Task details: Edit the data below by replacing every "spice jars" with "spice bottles" and leaving everything else unchanged. Leave the pictures out of your answer.

Records provided:
+-------+
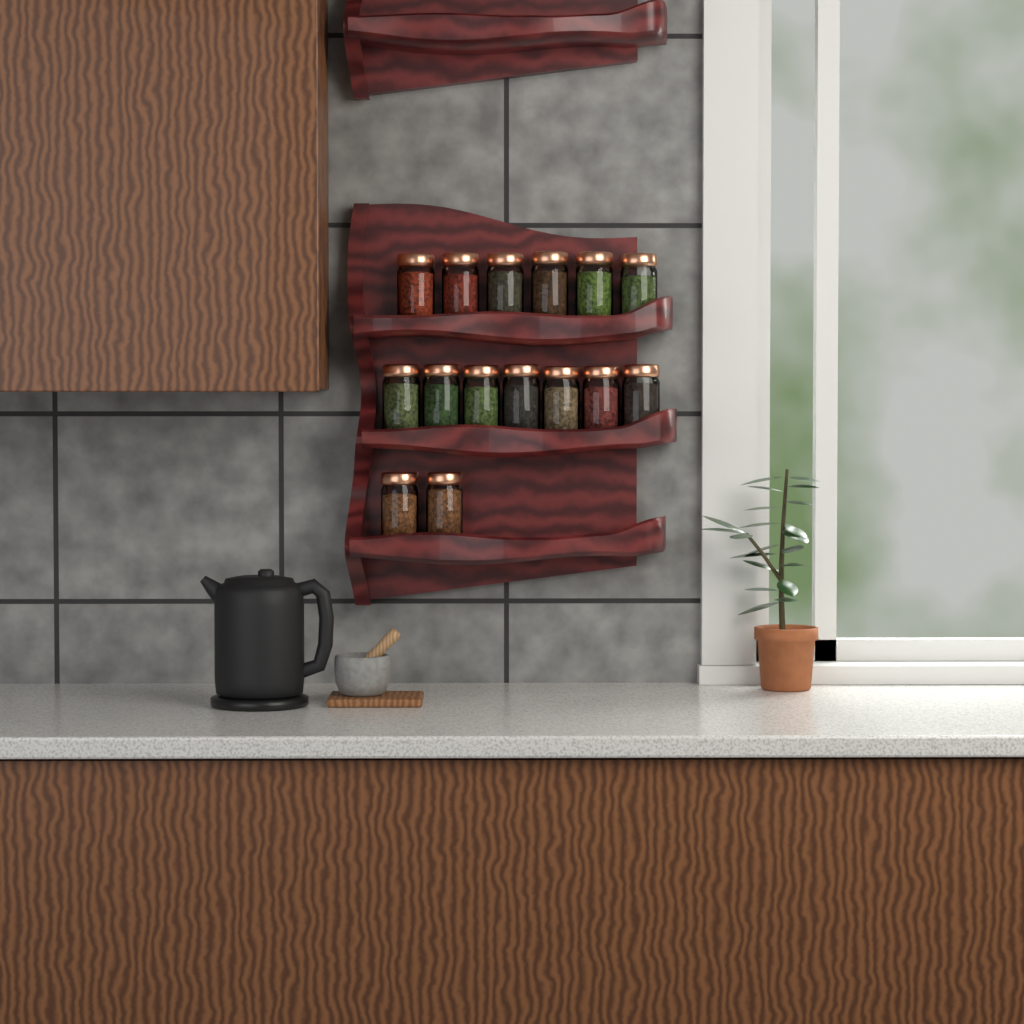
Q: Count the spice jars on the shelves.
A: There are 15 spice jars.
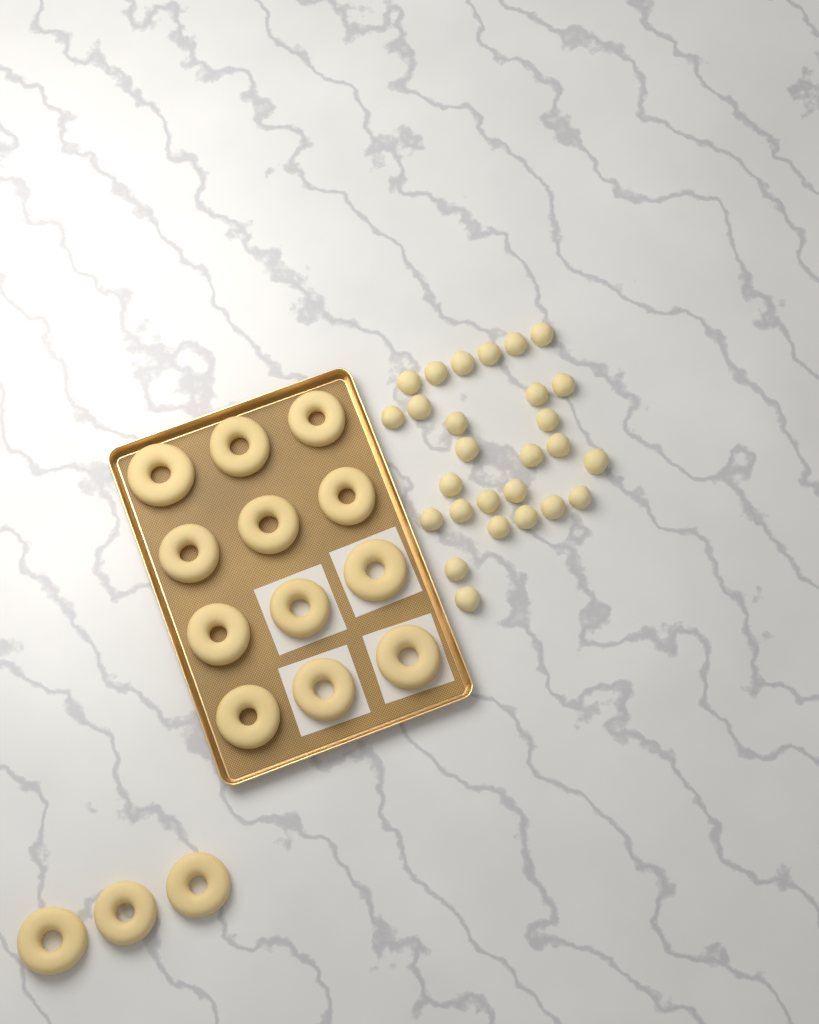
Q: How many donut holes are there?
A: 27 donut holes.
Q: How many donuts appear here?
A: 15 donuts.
+-------+
Full solution:
Q: Count the spice bottles on the shelves.
A: There are 15 spice bottles.
Q: How many donut holes are there?
A: 27 donut holes.
Q: How many donuts appear here?
A: 15 donuts.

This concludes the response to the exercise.